• **Your objective**: Across the entries below, count the lines that contain the word "reveals" and reply with that number only.

Content starts

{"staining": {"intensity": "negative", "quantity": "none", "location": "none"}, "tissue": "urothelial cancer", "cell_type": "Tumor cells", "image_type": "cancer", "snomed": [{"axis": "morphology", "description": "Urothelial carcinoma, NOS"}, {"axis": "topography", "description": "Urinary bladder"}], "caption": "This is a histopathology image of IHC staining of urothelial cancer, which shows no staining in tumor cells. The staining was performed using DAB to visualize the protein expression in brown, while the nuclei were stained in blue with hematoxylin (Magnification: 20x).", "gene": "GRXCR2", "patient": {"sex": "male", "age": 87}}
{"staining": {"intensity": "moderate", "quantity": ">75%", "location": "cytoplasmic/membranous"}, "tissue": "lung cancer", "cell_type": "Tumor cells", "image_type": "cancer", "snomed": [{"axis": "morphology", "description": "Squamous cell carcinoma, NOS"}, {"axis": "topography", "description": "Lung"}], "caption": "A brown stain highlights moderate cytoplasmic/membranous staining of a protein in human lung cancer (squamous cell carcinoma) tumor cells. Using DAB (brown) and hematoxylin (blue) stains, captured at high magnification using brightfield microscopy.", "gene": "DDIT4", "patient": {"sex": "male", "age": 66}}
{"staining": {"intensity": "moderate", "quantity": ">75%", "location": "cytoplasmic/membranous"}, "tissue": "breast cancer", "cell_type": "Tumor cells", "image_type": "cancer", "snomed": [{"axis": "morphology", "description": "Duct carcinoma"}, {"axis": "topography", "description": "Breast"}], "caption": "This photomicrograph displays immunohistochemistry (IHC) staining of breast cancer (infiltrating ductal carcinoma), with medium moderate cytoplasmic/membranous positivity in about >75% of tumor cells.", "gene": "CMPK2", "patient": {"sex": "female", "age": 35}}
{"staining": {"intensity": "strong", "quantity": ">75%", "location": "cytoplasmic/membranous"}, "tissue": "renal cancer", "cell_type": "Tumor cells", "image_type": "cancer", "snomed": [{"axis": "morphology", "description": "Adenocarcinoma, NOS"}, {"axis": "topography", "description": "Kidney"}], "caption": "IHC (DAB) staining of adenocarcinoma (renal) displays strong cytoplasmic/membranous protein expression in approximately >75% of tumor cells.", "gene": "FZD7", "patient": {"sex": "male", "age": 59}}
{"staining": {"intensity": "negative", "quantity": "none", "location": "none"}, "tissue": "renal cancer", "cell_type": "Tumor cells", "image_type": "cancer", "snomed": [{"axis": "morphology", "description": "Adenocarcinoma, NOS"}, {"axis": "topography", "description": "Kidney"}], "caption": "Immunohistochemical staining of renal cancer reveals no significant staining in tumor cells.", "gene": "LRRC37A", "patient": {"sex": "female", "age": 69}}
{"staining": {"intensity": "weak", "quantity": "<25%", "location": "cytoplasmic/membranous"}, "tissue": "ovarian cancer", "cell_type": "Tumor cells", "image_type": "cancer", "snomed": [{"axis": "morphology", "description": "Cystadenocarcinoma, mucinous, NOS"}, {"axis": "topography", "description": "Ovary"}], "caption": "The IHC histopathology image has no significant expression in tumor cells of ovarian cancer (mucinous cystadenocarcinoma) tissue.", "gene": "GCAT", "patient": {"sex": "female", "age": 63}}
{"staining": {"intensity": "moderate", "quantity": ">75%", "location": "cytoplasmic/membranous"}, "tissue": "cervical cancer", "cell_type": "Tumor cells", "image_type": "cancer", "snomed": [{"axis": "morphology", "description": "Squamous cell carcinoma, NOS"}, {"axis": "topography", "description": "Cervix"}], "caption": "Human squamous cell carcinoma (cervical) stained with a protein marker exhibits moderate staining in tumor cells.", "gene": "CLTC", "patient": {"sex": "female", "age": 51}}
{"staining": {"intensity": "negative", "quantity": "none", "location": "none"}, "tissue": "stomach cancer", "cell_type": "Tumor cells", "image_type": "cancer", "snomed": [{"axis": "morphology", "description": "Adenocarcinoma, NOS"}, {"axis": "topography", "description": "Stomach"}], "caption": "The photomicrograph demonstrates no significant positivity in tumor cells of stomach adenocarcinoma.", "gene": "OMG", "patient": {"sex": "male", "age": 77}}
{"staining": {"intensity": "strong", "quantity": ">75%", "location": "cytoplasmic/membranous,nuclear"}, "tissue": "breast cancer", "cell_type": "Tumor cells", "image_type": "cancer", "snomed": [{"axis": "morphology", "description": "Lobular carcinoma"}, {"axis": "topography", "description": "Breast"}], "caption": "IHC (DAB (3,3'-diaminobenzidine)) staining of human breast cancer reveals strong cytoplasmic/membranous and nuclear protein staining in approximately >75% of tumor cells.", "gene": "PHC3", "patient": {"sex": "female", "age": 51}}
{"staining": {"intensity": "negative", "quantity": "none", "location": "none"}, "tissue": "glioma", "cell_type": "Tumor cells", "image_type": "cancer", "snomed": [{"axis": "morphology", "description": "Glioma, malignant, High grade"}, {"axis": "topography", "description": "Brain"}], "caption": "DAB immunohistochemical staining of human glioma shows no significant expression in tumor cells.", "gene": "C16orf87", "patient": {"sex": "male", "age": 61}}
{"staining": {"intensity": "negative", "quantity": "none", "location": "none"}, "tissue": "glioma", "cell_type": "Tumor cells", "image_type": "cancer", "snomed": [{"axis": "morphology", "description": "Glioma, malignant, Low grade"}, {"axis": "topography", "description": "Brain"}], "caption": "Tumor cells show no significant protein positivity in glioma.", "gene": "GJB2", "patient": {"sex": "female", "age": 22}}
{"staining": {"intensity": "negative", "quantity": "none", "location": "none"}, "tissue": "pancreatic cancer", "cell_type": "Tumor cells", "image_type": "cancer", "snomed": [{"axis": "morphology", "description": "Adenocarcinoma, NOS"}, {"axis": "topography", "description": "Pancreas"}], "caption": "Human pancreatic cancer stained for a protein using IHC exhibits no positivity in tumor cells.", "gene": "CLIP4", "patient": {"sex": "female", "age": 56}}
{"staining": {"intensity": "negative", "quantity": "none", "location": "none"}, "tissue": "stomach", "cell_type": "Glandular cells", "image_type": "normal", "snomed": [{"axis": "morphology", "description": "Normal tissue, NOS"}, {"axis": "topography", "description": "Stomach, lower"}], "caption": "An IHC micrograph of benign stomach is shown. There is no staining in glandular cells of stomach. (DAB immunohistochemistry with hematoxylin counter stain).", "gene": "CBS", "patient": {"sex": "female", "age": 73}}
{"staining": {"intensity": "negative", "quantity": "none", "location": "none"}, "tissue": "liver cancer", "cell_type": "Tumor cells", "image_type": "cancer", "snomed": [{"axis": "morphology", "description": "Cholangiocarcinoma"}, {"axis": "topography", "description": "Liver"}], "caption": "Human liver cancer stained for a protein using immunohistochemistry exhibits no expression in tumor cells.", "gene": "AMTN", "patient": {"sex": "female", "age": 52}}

Content ends

• **Exercise output**: 2